The most recent year I have finally been able to start getting on my feet again, and it feels great, but when I look back on what has nearly been two years since coming home from my mission I, can only express gratitude.

While the battle with Lyme has been excruciating and, at times, one I thought I could never win, I have been blessed with the capacity to endure it and learn from it in ways I never expected. Our trials are often likened in the scriptures to a refiner’s fire. This refiner’s fire has taught me so much. My testimony of the Saviour and his atonement has been expanded immensely. My testimony and understanding of the priesthood and its power has deepened in ways my words would do no justice in describing.

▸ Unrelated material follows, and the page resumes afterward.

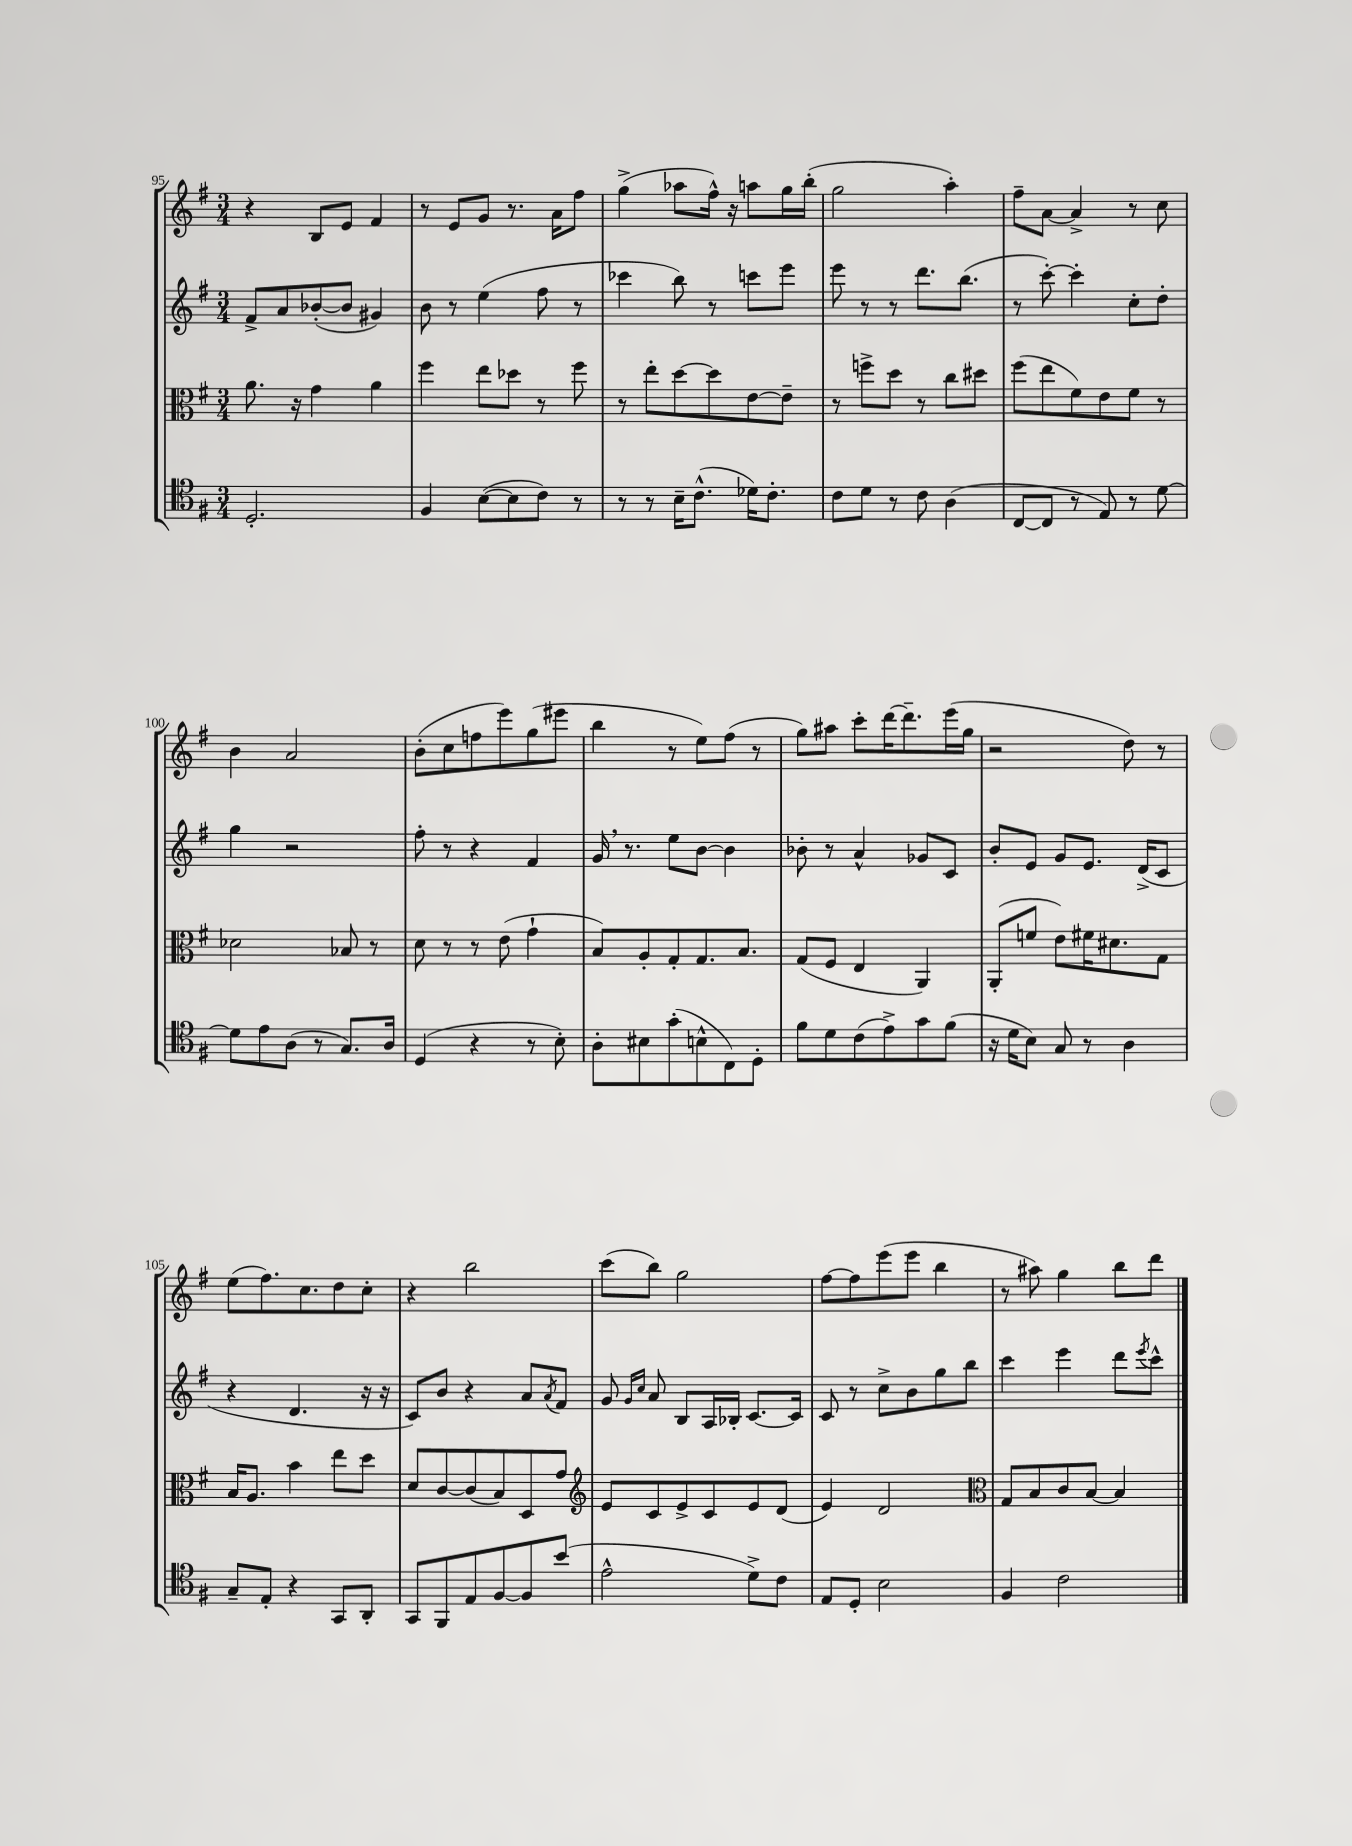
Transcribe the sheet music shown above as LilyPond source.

Because of this trial I had to learn to rely on the simple things in the gospel to get me through each day, week, and month. Because of this trial I am still learning in ways that I don’t think would be possible under other circumstances. I am learning to trust the Lord more fully. I am learning to love the Lord more whole heartedly. I am learning that everything I have and will ever have is a gift from a loving Heavenly Father.
I have had a lot of tools to help me fight Lyme. I have had all kinds of medicine, probably hundreds of priesthood blessings, wonderful examples to look up to like Sadie, a supportive family, and especially a mother who never gave up. However, of anything else, the tools that have been the most powerful in my journey have been the Book of Mormon and prayer.

The Book of Mormon will always be such a key source of strength to me. In its pages I am brought closer to my Saviour and I feel so much of His love. Through the scriptures, combined with sincere prayer, I am able to access that beautiful enabling power of the Atonement of Jesus Christ, which Elder Bednar so often describes. I rely on this power every day. It is through this power that He lends me His strength when I have none of my own.

I will eternally be grateful for Lyme disease because above all things, I have learned in practice, that it is my testimony of, and faith in the Lord Jesus Christ that must forever be the bedrock of my life. When everything else is stripped away, He remains.